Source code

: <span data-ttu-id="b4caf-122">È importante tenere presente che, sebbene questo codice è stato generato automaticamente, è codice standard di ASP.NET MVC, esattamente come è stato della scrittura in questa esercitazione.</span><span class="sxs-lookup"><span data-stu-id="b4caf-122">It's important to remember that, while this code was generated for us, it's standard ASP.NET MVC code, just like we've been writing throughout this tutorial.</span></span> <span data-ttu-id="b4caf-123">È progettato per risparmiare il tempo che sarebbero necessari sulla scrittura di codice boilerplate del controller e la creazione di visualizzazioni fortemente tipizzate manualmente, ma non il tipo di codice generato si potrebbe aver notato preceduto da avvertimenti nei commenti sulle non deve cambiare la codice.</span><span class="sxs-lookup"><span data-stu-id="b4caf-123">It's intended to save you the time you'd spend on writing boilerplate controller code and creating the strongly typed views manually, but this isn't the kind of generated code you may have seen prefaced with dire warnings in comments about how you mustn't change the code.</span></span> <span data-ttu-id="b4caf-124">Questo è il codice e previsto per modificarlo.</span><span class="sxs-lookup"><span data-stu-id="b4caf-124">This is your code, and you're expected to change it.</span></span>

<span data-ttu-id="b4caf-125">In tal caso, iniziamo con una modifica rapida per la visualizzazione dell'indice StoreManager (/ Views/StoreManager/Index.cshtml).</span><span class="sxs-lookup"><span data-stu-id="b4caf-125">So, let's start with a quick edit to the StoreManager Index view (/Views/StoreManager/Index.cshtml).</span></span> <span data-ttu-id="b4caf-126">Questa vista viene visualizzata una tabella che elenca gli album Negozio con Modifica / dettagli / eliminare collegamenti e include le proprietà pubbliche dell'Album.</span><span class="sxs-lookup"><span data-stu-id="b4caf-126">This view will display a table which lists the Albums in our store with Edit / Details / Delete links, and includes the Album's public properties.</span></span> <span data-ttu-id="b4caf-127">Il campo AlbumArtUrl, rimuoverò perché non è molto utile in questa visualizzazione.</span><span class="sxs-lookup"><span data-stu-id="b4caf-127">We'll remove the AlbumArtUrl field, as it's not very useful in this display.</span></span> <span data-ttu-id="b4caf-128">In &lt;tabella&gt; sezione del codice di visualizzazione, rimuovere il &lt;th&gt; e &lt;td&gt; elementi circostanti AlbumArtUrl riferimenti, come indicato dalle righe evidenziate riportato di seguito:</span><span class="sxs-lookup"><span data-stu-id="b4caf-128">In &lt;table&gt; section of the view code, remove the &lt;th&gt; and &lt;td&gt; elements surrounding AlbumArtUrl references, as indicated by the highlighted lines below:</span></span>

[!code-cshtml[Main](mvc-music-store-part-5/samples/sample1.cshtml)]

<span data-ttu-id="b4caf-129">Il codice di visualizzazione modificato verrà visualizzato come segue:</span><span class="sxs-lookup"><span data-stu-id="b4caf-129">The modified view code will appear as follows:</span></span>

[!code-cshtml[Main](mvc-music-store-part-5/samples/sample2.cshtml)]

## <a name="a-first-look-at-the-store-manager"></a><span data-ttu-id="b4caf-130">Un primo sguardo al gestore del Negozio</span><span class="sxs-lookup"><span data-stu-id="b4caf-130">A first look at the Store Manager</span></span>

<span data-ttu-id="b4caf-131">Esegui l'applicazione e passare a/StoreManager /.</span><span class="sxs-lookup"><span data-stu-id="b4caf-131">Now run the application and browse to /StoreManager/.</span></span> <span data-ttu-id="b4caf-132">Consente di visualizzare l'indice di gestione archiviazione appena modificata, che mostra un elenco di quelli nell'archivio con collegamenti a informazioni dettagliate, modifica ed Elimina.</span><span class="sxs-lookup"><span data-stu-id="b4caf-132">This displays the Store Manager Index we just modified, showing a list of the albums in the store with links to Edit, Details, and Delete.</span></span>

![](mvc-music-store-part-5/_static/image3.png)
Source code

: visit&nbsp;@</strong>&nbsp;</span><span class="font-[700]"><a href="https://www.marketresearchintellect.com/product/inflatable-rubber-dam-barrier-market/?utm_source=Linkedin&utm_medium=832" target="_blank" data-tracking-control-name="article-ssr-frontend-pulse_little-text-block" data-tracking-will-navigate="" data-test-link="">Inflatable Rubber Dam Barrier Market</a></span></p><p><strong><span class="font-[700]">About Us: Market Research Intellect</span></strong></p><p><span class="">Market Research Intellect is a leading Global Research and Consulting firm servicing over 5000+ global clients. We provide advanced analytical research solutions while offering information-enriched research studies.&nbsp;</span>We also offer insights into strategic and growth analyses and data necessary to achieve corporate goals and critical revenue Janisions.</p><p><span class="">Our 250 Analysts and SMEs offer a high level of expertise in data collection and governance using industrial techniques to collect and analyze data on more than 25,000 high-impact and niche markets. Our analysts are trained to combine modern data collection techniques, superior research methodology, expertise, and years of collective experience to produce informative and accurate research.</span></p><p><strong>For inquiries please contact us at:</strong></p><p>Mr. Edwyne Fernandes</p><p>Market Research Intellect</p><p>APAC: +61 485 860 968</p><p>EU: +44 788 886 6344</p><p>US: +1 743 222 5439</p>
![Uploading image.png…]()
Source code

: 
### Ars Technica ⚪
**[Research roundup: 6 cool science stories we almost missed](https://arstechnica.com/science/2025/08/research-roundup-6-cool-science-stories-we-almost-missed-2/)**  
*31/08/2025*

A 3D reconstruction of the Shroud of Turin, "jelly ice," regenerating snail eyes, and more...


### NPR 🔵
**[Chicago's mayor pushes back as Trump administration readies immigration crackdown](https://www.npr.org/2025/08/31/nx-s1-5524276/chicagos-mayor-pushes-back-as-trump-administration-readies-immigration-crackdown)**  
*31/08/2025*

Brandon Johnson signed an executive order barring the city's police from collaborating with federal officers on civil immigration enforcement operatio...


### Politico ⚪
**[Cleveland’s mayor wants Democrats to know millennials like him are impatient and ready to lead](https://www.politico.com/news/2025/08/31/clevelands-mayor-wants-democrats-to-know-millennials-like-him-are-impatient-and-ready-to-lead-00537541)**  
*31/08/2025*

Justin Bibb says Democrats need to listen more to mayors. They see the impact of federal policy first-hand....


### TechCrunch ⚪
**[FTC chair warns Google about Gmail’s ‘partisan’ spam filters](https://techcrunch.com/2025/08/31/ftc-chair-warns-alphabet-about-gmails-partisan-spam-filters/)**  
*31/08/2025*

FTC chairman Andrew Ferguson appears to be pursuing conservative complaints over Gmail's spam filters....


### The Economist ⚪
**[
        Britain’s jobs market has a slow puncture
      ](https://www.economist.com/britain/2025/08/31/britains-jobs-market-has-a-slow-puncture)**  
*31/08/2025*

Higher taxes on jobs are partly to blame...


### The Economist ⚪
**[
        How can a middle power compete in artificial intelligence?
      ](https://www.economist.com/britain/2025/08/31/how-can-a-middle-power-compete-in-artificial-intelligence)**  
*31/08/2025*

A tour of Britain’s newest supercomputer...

▸ **The problem**
Reproduce the source text of each entry above verbatim, leaving every character unchanged.

▸ **Worked solution**
Source code

: <span data-ttu-id="b4caf-122">È importante tenere presente che, sebbene questo codice è stato generato automaticamente, è codice standard di ASP.NET MVC, esattamente come è stato della scrittura in questa esercitazione.</span><span class="sxs-lookup"><span data-stu-id="b4caf-122">It's important to remember that, while this code was generated for us, it's standard ASP.NET MVC code, just like we've been writing throughout this tutorial.</span></span> <span data-ttu-id="b4caf-123">È progettato per risparmiare il tempo che sarebbero necessari sulla scrittura di codice boilerplate del controller e la creazione di visualizzazioni fortemente tipizzate manualmente, ma non il tipo di codice generato si potrebbe aver notato preceduto da avvertimenti nei commenti sulle non deve cambiare la codice.</span><span class="sxs-lookup"><span data-stu-id="b4caf-123">It's intended to save you the time you'd spend on writing boilerplate controller code and creating the strongly typed views manually, but this isn't the kind of generated code you may have seen prefaced with dire warnings in comments about how you mustn't change the code.</span></span> <span data-ttu-id="b4caf-124">Questo è il codice e previsto per modificarlo.</span><span class="sxs-lookup"><span data-stu-id="b4caf-124">This is your code, and you're expected to change it.</span></span>

<span data-ttu-id="b4caf-125">In tal caso, iniziamo con una modifica rapida per la visualizzazione dell'indice StoreManager (/ Views/StoreManager/Index.cshtml).</span><span class="sxs-lookup"><span data-stu-id="b4caf-125">So, let's start with a quick edit to the StoreManager Index view (/Views/StoreManager/Index.cshtml).</span></span> <span data-ttu-id="b4caf-126">Questa vista viene visualizzata una tabella che elenca gli album Negozio con Modifica / dettagli / eliminare collegamenti e include le proprietà pubbliche dell'Album.</span><span class="sxs-lookup"><span data-stu-id="b4caf-126">This view will display a table which lists the Albums in our store with Edit / Details / Delete links, and includes the Album's public properties.</span></span> <span data-ttu-id="b4caf-127">Il campo AlbumArtUrl, rimuoverò perché non è molto utile in questa visualizzazione.</span><span class="sxs-lookup"><span data-stu-id="b4caf-127">We'll remove the AlbumArtUrl field, as it's not very useful in this display.</span></span> <span data-ttu-id="b4caf-128">In &lt;tabella&gt; sezione del codice di visualizzazione, rimuovere il &lt;th&gt; e &lt;td&gt; elementi circostanti AlbumArtUrl riferimenti, come indicato dalle righe evidenziate riportato di seguito:</span><span class="sxs-lookup"><span data-stu-id="b4caf-128">In &lt;table&gt; section of the view code, remove the &lt;th&gt; and &lt;td&gt; elements surrounding AlbumArtUrl references, as indicated by the highlighted lines below:</span></span>

[!code-cshtml[Main](mvc-music-store-part-5/samples/sample1.cshtml)]

<span data-ttu-id="b4caf-129">Il codice di visualizzazione modificato verrà visualizzato come segue:</span><span class="sxs-lookup"><span data-stu-id="b4caf-129">The modified view code will appear as follows:</span></span>

[!code-cshtml[Main](mvc-music-store-part-5/samples/sample2.cshtml)]

## <a name="a-first-look-at-the-store-manager"></a><span data-ttu-id="b4caf-130">Un primo sguardo al gestore del Negozio</span><span class="sxs-lookup"><span data-stu-id="b4caf-130">A first look at the Store Manager</span></span>

<span data-ttu-id="b4caf-131">Esegui l'applicazione e passare a/StoreManager /.</span><span class="sxs-lookup"><span data-stu-id="b4caf-131">Now run the application and browse to /StoreManager/.</span></span> <span data-ttu-id="b4caf-132">Consente di visualizzare l'indice di gestione archiviazione appena modificata, che mostra un elenco di quelli nell'archivio con collegamenti a informazioni dettagliate, modifica ed Elimina.</span><span class="sxs-lookup"><span data-stu-id="b4caf-132">This displays the Store Manager Index we just modified, showing a list of the albums in the store with links to Edit, Details, and Delete.</span></span>

![](mvc-music-store-part-5/_static/image3.png)
Source code

: visit&nbsp;@</strong>&nbsp;</span><span class="font-[700]"><a href="https://www.marketresearchintellect.com/product/inflatable-rubber-dam-barrier-market/?utm_source=Linkedin&utm_medium=832" target="_blank" data-tracking-control-name="article-ssr-frontend-pulse_little-text-block" data-tracking-will-navigate="" data-test-link="">Inflatable Rubber Dam Barrier Market</a></span></p><p><strong><span class="font-[700]">About Us: Market Research Intellect</span></strong></p><p><span class="">Market Research Intellect is a leading Global Research and Consulting firm servicing over 5000+ global clients. We provide advanced analytical research solutions while offering information-enriched research studies.&nbsp;</span>We also offer insights into strategic and growth analyses and data necessary to achieve corporate goals and critical revenue Janisions.</p><p><span class="">Our 250 Analysts and SMEs offer a high level of expertise in data collection and governance using industrial techniques to collect and analyze data on more than 25,000 high-impact and niche markets. Our analysts are trained to combine modern data collection techniques, superior research methodology, expertise, and years of collective experience to produce informative and accurate research.</span></p><p><strong>For inquiries please contact us at:</strong></p><p>Mr. Edwyne Fernandes</p><p>Market Research Intellect</p><p>APAC: +61 485 860 968</p><p>EU: +44 788 886 6344</p><p>US: +1 743 222 5439</p>
![Uploading image.png…]()
Source code

: 
### Ars Technica ⚪
**[Research roundup: 6 cool science stories we almost missed](https://arstechnica.com/science/2025/08/research-roundup-6-cool-science-stories-we-almost-missed-2/)**  
*31/08/2025*

A 3D reconstruction of the Shroud of Turin, "jelly ice," regenerating snail eyes, and more...


### NPR 🔵
**[Chicago's mayor pushes back as Trump administration readies immigration crackdown](https://www.npr.org/2025/08/31/nx-s1-5524276/chicagos-mayor-pushes-back-as-trump-administration-readies-immigration-crackdown)**  
*31/08/2025*

Brandon Johnson signed an executive order barring the city's police from collaborating with federal officers on civil immigration enforcement operatio...


### Politico ⚪
**[Cleveland’s mayor wants Democrats to know millennials like him are impatient and ready to lead](https://www.politico.com/news/2025/08/31/clevelands-mayor-wants-democrats-to-know-millennials-like-him-are-impatient-and-ready-to-lead-00537541)**  
*31/08/2025*

Justin Bibb says Democrats need to listen more to mayors. They see the impact of federal policy first-hand....


### TechCrunch ⚪
**[FTC chair warns Google about Gmail’s ‘partisan’ spam filters](https://techcrunch.com/2025/08/31/ftc-chair-warns-alphabet-about-gmails-partisan-spam-filters/)**  
*31/08/2025*

FTC chairman Andrew Ferguson appears to be pursuing conservative complaints over Gmail's spam filters....


### The Economist ⚪
**[
        Britain’s jobs market has a slow puncture
      ](https://www.economist.com/britain/2025/08/31/britains-jobs-market-has-a-slow-puncture)**  
*31/08/2025*

Higher taxes on jobs are partly to blame...


### The Economist ⚪
**[
        How can a middle power compete in artificial intelligence?
      ](https://www.economist.com/britain/2025/08/31/how-can-a-middle-power-compete-in-artificial-intelligence)**  
*31/08/2025*

A tour of Britain’s newest supercomputer...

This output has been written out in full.